> DIRECTIONS FOR THIS TASK
Write out the entries verbatim and leave the images out of the copy.
##### DATA PROVIDED #####
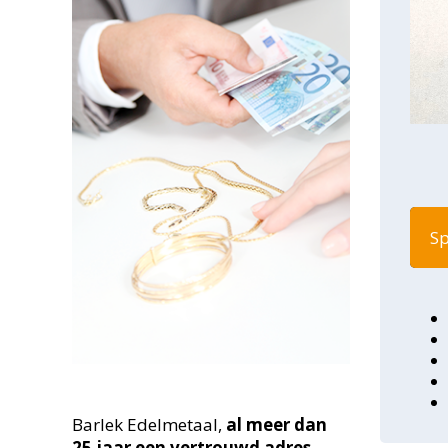
Sp
Barlek Edelmetaal,
al meer dan
25
jaar een vertrouwd adres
#####
> EXERCISE SOLUTION
Sp
Barlek Edelmetaal,
al meer dan
25
jaar een vertrouwd adres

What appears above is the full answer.